DOCUMENT ->
───

Composite nodes are useful for two reasons:

1. Building large graphs becomes more convenient by 'packaging' repetitive parts of the graph as composite nodes.
2. One can define 'shortcut rules' for message updates, which might be more efficient and/or numerically stable than performing vanilla message passing on the internals of the composite node. For example, in the schedule shown above, message (4) is calculated directly from messages (2) and (3). The shortcut rule might exploit the matrix inversion lemma, or involve some optimization algorithm.

To demonstrate the use of composite nodes, in this demo we will build a gain-addition combination that constrains

\begin{align*}
    x_1 = x_0 + b\cdot u_1\,,
\end{align*}

where `x_0` and `u_1` have Gaussian priors, and b is a constant matrix. We are interested in computing a belief over `x_1`.

We first construct a "flat" graph that represents the gain and addition contraints as two distinct factors, and generate a schedule for inferring a belief for `x_1`. Then, we compare the resulting schedule with a schedule generated on an FFG with a _composite_ gain-addition node. Finally, we show how to register a custom update rule with ForneyLab.

## Schedule generation without composite node

In [11]:
using ForneyLab
using LinearAlgebra

# Define factor graph for x1 = x0 + b*u1, where x0 and u1 have Gaussian priors, and b is a constant.
# This is a part of the information filter graph from the introduction.
g = FactorGraph()

b = [1.0, 0.5]' # 1x2 Matrix b

@RV x_0 ~ GaussianWeightedMeanPrecision(1.0, 1.0)
@RV u_1 ~ GaussianWeightedMeanPrecision(ones(2), eye(2))
@RV x_1 = x_0 + b*u_1;

In [12]:
flat_algorithm = messagePassingAlgorithm(x_1)
flat_schedule = flat_algorithm.posterior_factorization.posterior_factors[Symbol("")].schedule

draw(g, schedule=flat_schedule) # Inspect the resulting schedule

println(flat_schedule)

1.	SPGaussianWeightedMeanPrecisionOutNPP on Interface 1 (out) of GaussianWeightedMeanPrecision gaussianweightedmeanprecision_1
2.	SPGaussianWeightedMeanPrecisionOutNPP on Interface 1 (out) of GaussianWeightedMeanPrecision gaussianweightedmeanprecision_2
3.	SPMultiplicationOutNGP on Interface 1 (out) of Multiplication multiplication_1
4.	SPAdditionOutNGG on Interface 1 (out) of Addition addition_1



## Usage of composite nodes in an FFG

Now we 'draw a box' around the multiplication and addition nodes, and create a composite node. We can easily define a composite node using ForneyLab's `@composite` macro.

───

Stored entries ->

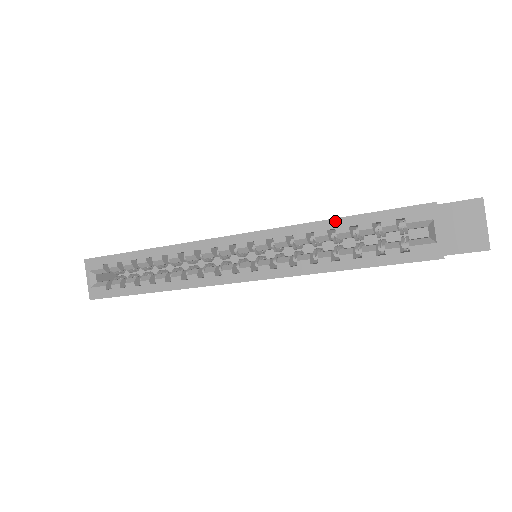
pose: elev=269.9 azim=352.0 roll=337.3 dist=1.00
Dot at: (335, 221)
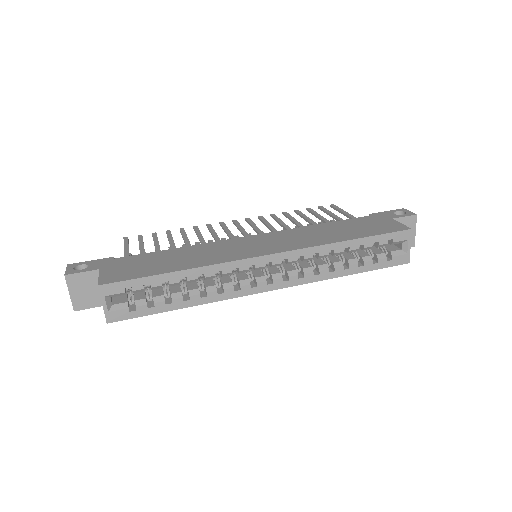
Dot at: (350, 242)
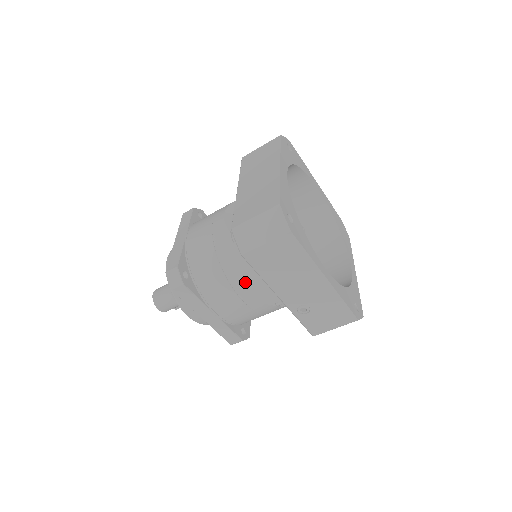
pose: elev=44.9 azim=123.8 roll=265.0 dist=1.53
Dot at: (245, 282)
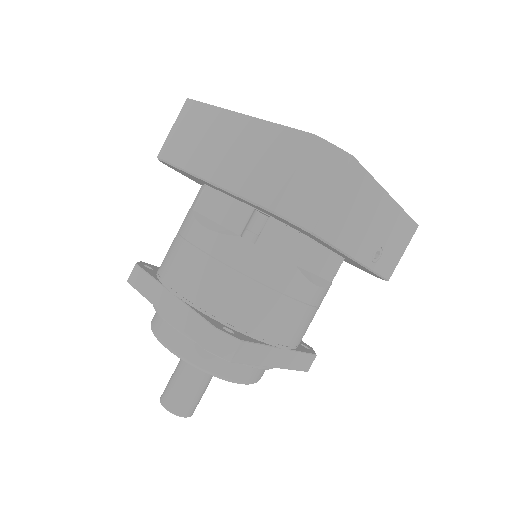
Dot at: (301, 278)
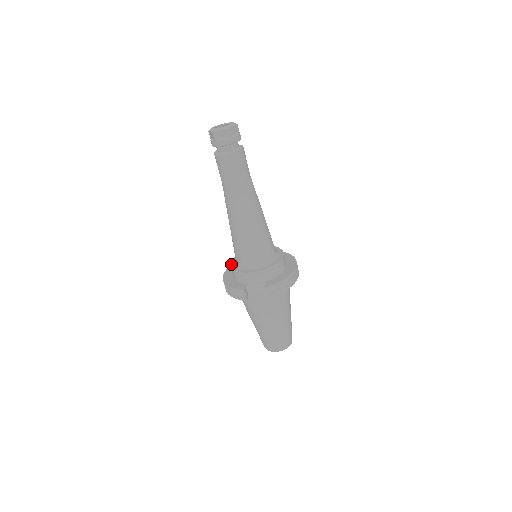
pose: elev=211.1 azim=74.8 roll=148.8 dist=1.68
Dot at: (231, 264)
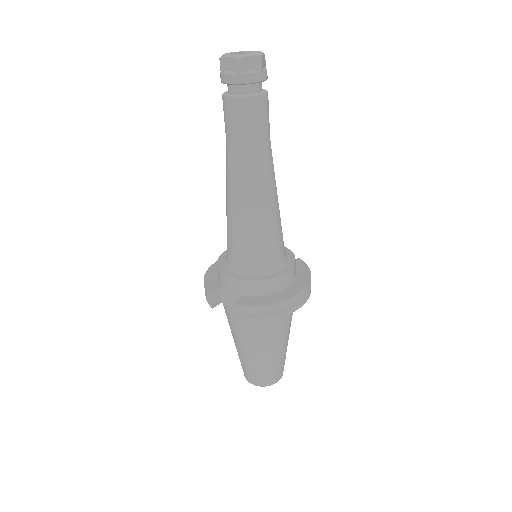
Dot at: (224, 252)
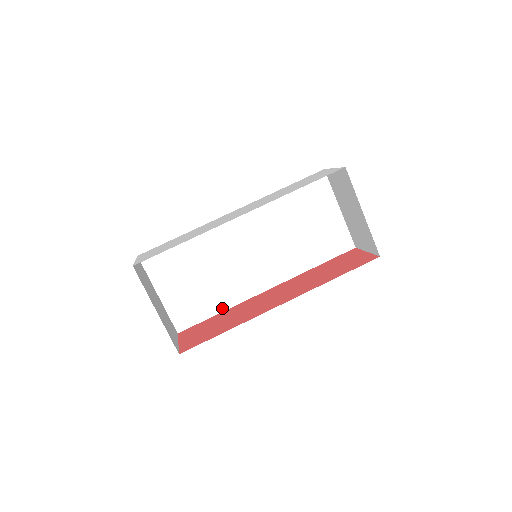
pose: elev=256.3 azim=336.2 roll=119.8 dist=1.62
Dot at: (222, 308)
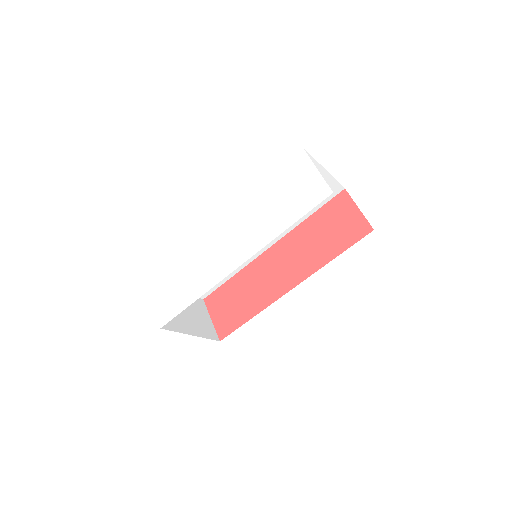
Dot at: (233, 273)
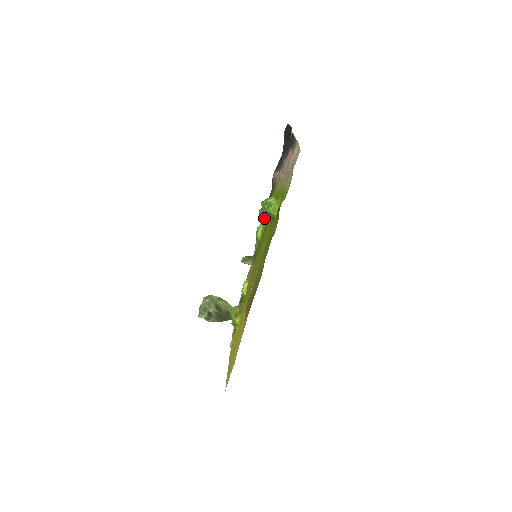
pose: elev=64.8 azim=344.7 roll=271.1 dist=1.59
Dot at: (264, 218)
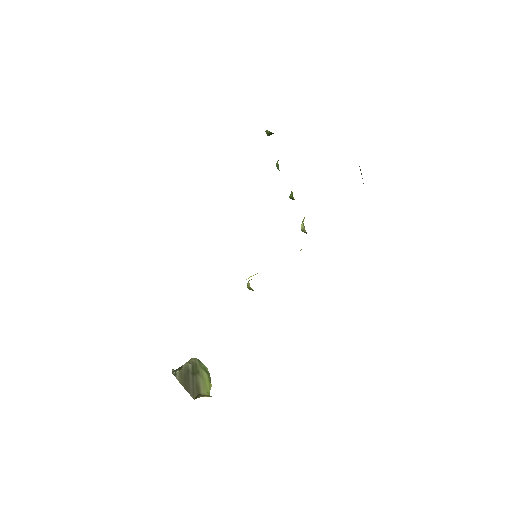
Dot at: occluded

───

WORK TO COMPLETE -> Please copy the passage of the composite nodes demo between "We first construct" and "is a constant.", inclusive.

TASK RESPONSE ->
We first construct a "flat" graph that represents the gain and addition contraints as two distinct factors, and generate a schedule for inferring a belief for `x_1`. Then, we compare the resulting schedule with a schedule generated on an FFG with a _composite_ gain-addition node. Finally, we show how to register a custom update rule with ForneyLab.

## Schedule generation without composite node

In [11]:
using ForneyLab
using LinearAlgebra

# Define factor graph for x1 = x0 + b*u1, where x0 and u1 have Gaussian priors, and b is a constant.